Problem details: The material below holds a span beginning at the line with "From here, you" and ending at the line with "controlled by the". Quote that span exactly, both ends included, and only that span.

►

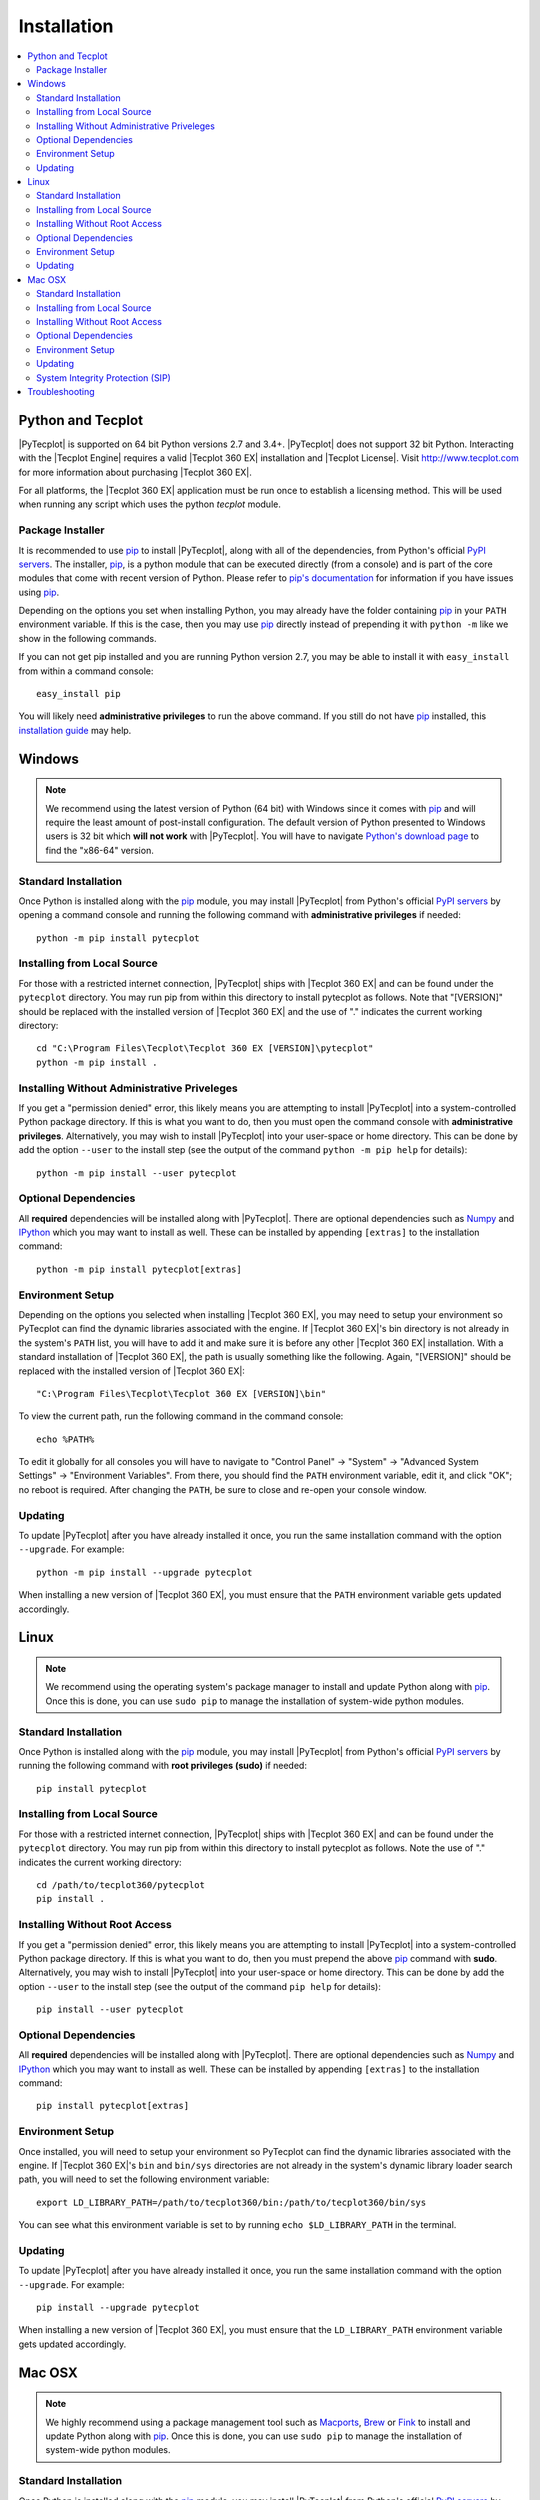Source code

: Installation
============

.. highlight:: shell

..  contents::
    :local:
    :depth: 2

Python and Tecplot
------------------

|PyTecplot| is supported on 64 bit Python versions 2.7 and 3.4+. |PyTecplot|
does not support 32 bit Python. Interacting with the |Tecplot Engine| requires
a valid |Tecplot 360 EX| installation and |Tecplot License|. Visit
http://www.tecplot.com for more information about purchasing |Tecplot 360 EX|.

For all platforms, the |Tecplot 360 EX| application must be run once to
establish a licensing method. This will be used when running any script which
uses the python *tecplot* module.

Package Installer
^^^^^^^^^^^^^^^^^

It is recommended to use |pip| to install |PyTecplot|, along with all of the
dependencies, from Python's official `PyPI servers
<https://pypi.python.org/pypi/pytecplot>`_. The installer, |pip|, is a python
module that can be executed directly (from a console) and is part of the core
modules that come with recent version of Python. Please refer to `pip's
documentation <https://pip.pypa.io>`_ for information if you have issues using
|pip|.

Depending on the options you set when installing Python, you may already have
the folder containing |pip| in your ``PATH`` environment variable. If this is
the case, then you may use |pip| directly instead of prepending it with
``python -m`` like we show in the following commands.

If you can not get pip installed and you are running Python version 2.7, you
may be able to install it with ``easy_install`` from within a command console::

    easy_install pip

You will likely need **administrative privileges** to run the above command. If
you still do not have |pip| installed, this
`installation guide
<http://docs.python-guide.org/en/latest/starting/installation/>`_ may help.

Windows
-------

.. note::

    We recommend using the latest version of Python (64 bit) with Windows since
    it comes with |pip| and will require the least amount of post-install
    configuration. The default version of Python presented to Windows users is
    32 bit which **will not work** with |PyTecplot|. You will have to navigate
    `Python's download page <https://www.python.org/downloads/windows>`_ to
    find the "x86-64" version.

Standard Installation
^^^^^^^^^^^^^^^^^^^^^

Once Python is installed along with the |pip|
module, you may install |PyTecplot| from Python's official `PyPI servers
<https://pypi.python.org/pypi/pytecplot>`_ by opening a command console and
running the following command with **administrative privileges** if needed::

    python -m pip install pytecplot

Installing from Local Source
^^^^^^^^^^^^^^^^^^^^^^^^^^^^

For those with a restricted internet connection, |PyTecplot| ships with
|Tecplot 360 EX| and can be found under the ``pytecplot`` directory. You may
run pip from within this directory to install pytecplot as follows. Note that
"[VERSION]" should be replaced with the installed version of |Tecplot 360 EX|
and the use of "." indicates the current working directory::

    cd "C:\Program Files\Tecplot\Tecplot 360 EX [VERSION]\pytecplot"
    python -m pip install .

Installing Without Administrative Priveleges
^^^^^^^^^^^^^^^^^^^^^^^^^^^^^^^^^^^^^^^^^^^^

If you get a "permission denied" error,  this likely means you are attempting
to install |PyTecplot| into a system-controlled Python package directory. If
this is what you want to do, then you must open the command console with
**administrative privileges**. Alternatively, you may wish to install
|PyTecplot| into your user-space or home directory. This can be done by add the
option ``--user`` to the install step (see the output of the command ``python
-m pip help`` for details)::

    python -m pip install --user pytecplot

Optional Dependencies
^^^^^^^^^^^^^^^^^^^^^

All **required** dependencies will be installed along with |PyTecplot|. There
are optional dependencies such as `Numpy <http://www.numpy.org>`_ and `IPython
<https://ipython.org>`_ which you may want to install as well. These can be
installed by appending ``[extras]`` to the installation command::

    python -m pip install pytecplot[extras]

Environment Setup
^^^^^^^^^^^^^^^^^

Depending on the options you selected when installing |Tecplot 360 EX|, you may
need to setup your environment so PyTecplot can find the dynamic libraries
associated with the engine. If |Tecplot 360 EX|'s bin directory is not already
in the system's ``PATH`` list, you will have to add it and make sure it is
before any other |Tecplot 360 EX| installation. With a standard installation of
|Tecplot 360 EX|, the path is usually something like the following. Again,
"[VERSION]" should be replaced with the installed version of |Tecplot 360 EX|::

    "C:\Program Files\Tecplot\Tecplot 360 EX [VERSION]\bin"

To view the current path, run the following command in the command console::

    echo %PATH%

To edit it globally for all consoles you will have to navigate to "Control
Panel" -> "System" -> "Advanced System Settings" -> "Environment Variables".
From there, you should find the ``PATH`` environment variable, edit it, and
click "OK"; no reboot is required. After changing the ``PATH``, be sure to
close and re-open your console window.

Updating
^^^^^^^^

To update |PyTecplot| after you have already installed it once, you run the
same installation command with the option ``--upgrade``. For example::

    python -m pip install --upgrade pytecplot

When installing a new version of |Tecplot 360 EX|, you must ensure that the
``PATH`` environment variable gets updated accordingly.

Linux
-----

.. note::

    We recommend using the operating system's package manager to install and
    update Python along with |pip|. Once this is done,
    you can use ``sudo pip`` to manage the installation of system-wide python
    modules.

Standard Installation
^^^^^^^^^^^^^^^^^^^^^

Once Python is installed along with the |pip|
module, you may install |PyTecplot| from Python's official `PyPI servers
<https://pypi.python.org/pypi/pytecplot>`_ by running the following command
with **root privileges (sudo)** if needed::

    pip install pytecplot

Installing from Local Source
^^^^^^^^^^^^^^^^^^^^^^^^^^^^

For those with a restricted internet connection, |PyTecplot| ships with
|Tecplot 360 EX| and can be found under the ``pytecplot`` directory. You may
run pip from within this directory to install pytecplot as follows. Note the
use of "." indicates the current working directory::

    cd /path/to/tecplot360/pytecplot
    pip install .


Installing Without Root Access
^^^^^^^^^^^^^^^^^^^^^^^^^^^^^^

If you get a "permission denied" error,  this likely means you are attempting
to install |PyTecplot| into a system-controlled Python package directory. If
this is what you want to do, then you must prepend the above |pip| command
with **sudo**. Alternatively, you may wish to install |PyTecplot| into your
user-space or home directory. This can be done by add the option ``--user`` to
the install step (see the output of the command ``pip help`` for details)::

    pip install --user pytecplot

Optional Dependencies
^^^^^^^^^^^^^^^^^^^^^

All **required** dependencies will be installed along with |PyTecplot|. There
are optional dependencies such as `Numpy <http://www.numpy.org>`_ and `IPython
<https://ipython.org>`_ which you may want to install as well. These can be
installed by appending ``[extras]`` to the installation command::

    pip install pytecplot[extras]

Environment Setup
^^^^^^^^^^^^^^^^^

Once installed, you will need to setup your environment so PyTecplot can find
the dynamic libraries associated with the engine. If |Tecplot 360 EX|'s ``bin``
and ``bin/sys`` directories are not already in the system's dynamic library
loader search path, you will need to set the following environment variable::

    export LD_LIBRARY_PATH=/path/to/tecplot360/bin:/path/to/tecplot360/bin/sys

You can see what this environment variable is set to by running ``echo
$LD_LIBRARY_PATH`` in the terminal.

Updating
^^^^^^^^

To update |PyTecplot| after you have already installed it once, you run the
same installation command with the option ``--upgrade``. For example::

    pip install --upgrade pytecplot

When installing a new version of |Tecplot 360 EX|, you must ensure that the
``LD_LIBRARY_PATH`` environment variable gets updated accordingly.

Mac OSX
-------

.. note::

    We highly recommend using a package management tool such as `Macports
    <https://www.macports.org>`_, `Brew <http://brew.sh>`_ or `Fink
    <http://finkproject.org>`_ to install and update Python along with `pip
    <https://pip.pypa.io>`_. Once this is done, you can use ``sudo pip`` to
    manage the installation of system-wide python modules.

Standard Installation
^^^^^^^^^^^^^^^^^^^^^

Once Python is installed along with the |pip| module,
you may install |PyTecplot| from Python's official `PyPI servers
<https://pypi.python.org/pypi/pytecplot>`_ by running the following command
with **root privileges (sudo)** if needed::

    pip install pytecplot

Installing from Local Source
^^^^^^^^^^^^^^^^^^^^^^^^^^^^

For those with a restricted internet connection, |PyTecplot| ships with
|Tecplot 360 EX| and can be found under the ``pytecplot`` directory. You may
run pip from within this directory to install pytecplot as follows. Note the
use of "." indicates the current working directory::

    cd /path/to/tecplot360/pytecplot
    pip install .


Installing Without Root Access
^^^^^^^^^^^^^^^^^^^^^^^^^^^^^^

If you get a "permission denied" error,  this likely means you are attempting
to install |PyTecplot| into a system-controlled Python package directory. If
this is what you want to do, then you must prepend the above |pip| command
with **sudo**. Alternatively, you may wish to install |PyTecplot| into your
user-space or home directory. This can be done by add the option ``--user`` to
the install step (see the output of the command ``pip help`` for details)::

    pip install --user pytecplot

Optional Dependencies
^^^^^^^^^^^^^^^^^^^^^

All **required** dependencies will be installed along with |PyTecplot|. There
are optional dependencies such as `Numpy <http://www.numpy.org>`_ and `IPython
<https://ipython.org>`_ which you may want to install as well. These can be
installed by appending ``[extras]`` to the installation command::

    pip install pytecplot[extras]

Environment Setup
^^^^^^^^^^^^^^^^^

Once installed, you will need to setup your environment so PyTecplot can find
the dynamic libraries associated with the SDK. If |Tecplot 360 EX|'s
``Contents/MacOS`` directory is not already in the system's dynamic library
loader search path, you will need to set the following environment variable::

    export DYLD_LIBRARY_PATH="/Applications/Tecplot.../Contents/MacOS"

With a standard installation of |Tecplot 360 EX|, the "Tecplot..." above is
usually something like the following. Note that "[VERSION]" should be replaced
with the installed version of |Tecplot 360 EX|::

    "Tecplot 360 EX [VERSION]/Tecplot 360 EX [VERSION].app"

You can see what this environment variable is set to by running ``echo
$DYLD_LIBRARY_PATH`` in the terminal.

Updating
^^^^^^^^

To update |PyTecplot| after you have already installed it once, you run the
same installation command with the option ``--upgrade``. For example::

    pip install --upgrade pytecplot

When installing a new version of |Tecplot 360 EX|, you must ensure that the
``DYLD_LIBRARY_PATH`` environment variable gets updated accordingly.

System Integrity Protection (SIP)
^^^^^^^^^^^^^^^^^^^^^^^^^^^^^^^^^

If you installed Python (and the pip module) using `Macports
<https://www.macports.org>`_, `Brew <http://brew.sh>`_ or `Fink
<http://finkproject.org>`_, you should have little trouble using |PyTecplot|.
Please try running the "hello world" example before continuing here.

Starting with OSX version 10.11, Apple has introduced a highly restrictive
protection agent which unsets the ``DYLD_LIBRARY_PATH`` environment variable
when a sub process is created using a system-installed executable such as
``/usr/bin/python``. It is easily by-passed but requires some work on the
user's part. We present here two options: 1. Setting up a Python virtual
environment in user-space (the user's home directory) and 2. disabling Apple's
System Integrity Protection (SIP).

Using a Python Virtual Environment
++++++++++++++++++++++++++++++++++

This is the less invasive option and has several advantages as it isolates the
installation of |PyTecplot| from the system. The user has total control on
which python modules are installed and there is no need for elevated "root"
privileges. However, there is overhead involved on the user's part.
Specifically, the user is now responsible for installing all the python
packages to be used and the environment will have to "activated" before running
any scripts that require it.

Please see the `official documentation
<https://docs.python.org/3/library/venv.html>`_ concerning Python virtual
environments. If you are using Python version 2.7, please see the older
`virtualenv <https://virtualenv.pypa.io>`_ project. In short, the ``venv``
Python module is used to create a complete installation of Python in the user's
home directory::

    python -m venv myenv

This creates a directory "myenv" and installs Python into it. The virtual
environment can now be activated by sourcing the "activate" script under the
``myenv`` directory::

    source myenv/bin/activate

You should now have ``python`` and |pip| pointing to this directory::

    $ which python
    /Users/me/myenv/bin/python
    $ which pip
    /Users/me/myenv/bin/pip

From here, you should be able to install |PyTecplot| as discussed above without
root (sudo) requirements.

Disabling SIP
+++++++++++++

The system protection enforced by default on the newest versions of OSX is
controlled by the ``csrutil`` command which only allows you to change the
settings in recovery mode. To do this, you may follow these steps:

1. Restart your Mac.
2. Before OSX starts up, hold sown Command-R and keep it held down until
   you see an Apple icon and a progress bar.
3. From the Utilities menu, select Terminal.
4. At the prompt, type ``csrutil disable`` and press Return.
5. Reboot.

The status of SIP can be checked by the user without being in recovery mode
with the command::

    csrutil status

You can test the propagation of the ``DYLD_LIBRARY_PATH`` environment variable
to the sub process by running the following command which will print ``True``
or ``False``::

    export DYLD_LIBRARY_PATH='test'
    /usr/bin/python -c 'import os;print("DYLD_LIBRARY_PATH" in os.environ)'

Troubleshooting
---------------

1. Verify that you have installed and can run |Tecplot 360 EX|.
2. Verify that you are running 64 bit Python version ``2.7`` or ``3.4+``.
3. Verify that you have run ``python -m pip install pytecplot`` with the
   correct python executable.
4. Installing into the Python's ``site-packages`` typically requires elevated
   privileges. Therefore the ``pip install`` command may need a ``sudo`` or
   "Run as Administrator" type of environment.
5. Make sure the directory pointed to by PATH, LD_LIBRARY_PATH or
   DYLD_LiBRARY_PATH for Windows, Linux and OSX respectively exists and
   contains the |Tecplot 360 EX| executable and library files.
6. Though the package is named "pytecplot" the actual python module that is
   imported is just "tecplot" - i.e. you should have "import tecplot" and not
   "import pytecplot" at the top of your scripts.
7. If your script throws an exception when you attempt to call any pytecplot
   API, the most likely cause is a missing or invalid |Tecplot License|. Run
   |Tecplot 360 EX| and go to *Help* -> *Tecplot 360 EX Licensing...* to verify
   the license is configured properly.

.. note:: If the license is missing or invalid, try the following:

    1. On Windows, be sure that the latest version of |Tecplot 360 EX| is first
       in your PATH environment variable.
    2. Check to see if you can run |Tecplot 360 EX| by double clicking on the
       desktop icon (Windows), or from the command prompt.
    3. On Linux and Mac OSX, be sure that your LD_LIBARARY_PATH (Linux) or
       DYLD_LIBRARY_PATH is set to the latest version of |Tecplot 360 EX|.
    4. If you are able to run |Tecplot 360 EX| but still cannot run a script
       that imports the ``tecplot`` module, contact `Tecplot Technical Support
       <support@tecplot.com>`_.

.. highlight:: python

.. |pip| replace:: `pip <https://pip.pypa.io>`__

◄

Task answer:
From here, you should be able to install |PyTecplot| as discussed above without
root (sudo) requirements.

Disabling SIP
+++++++++++++

The system protection enforced by default on the newest versions of OSX is
controlled by the ``csrutil`` command which only allows you to change the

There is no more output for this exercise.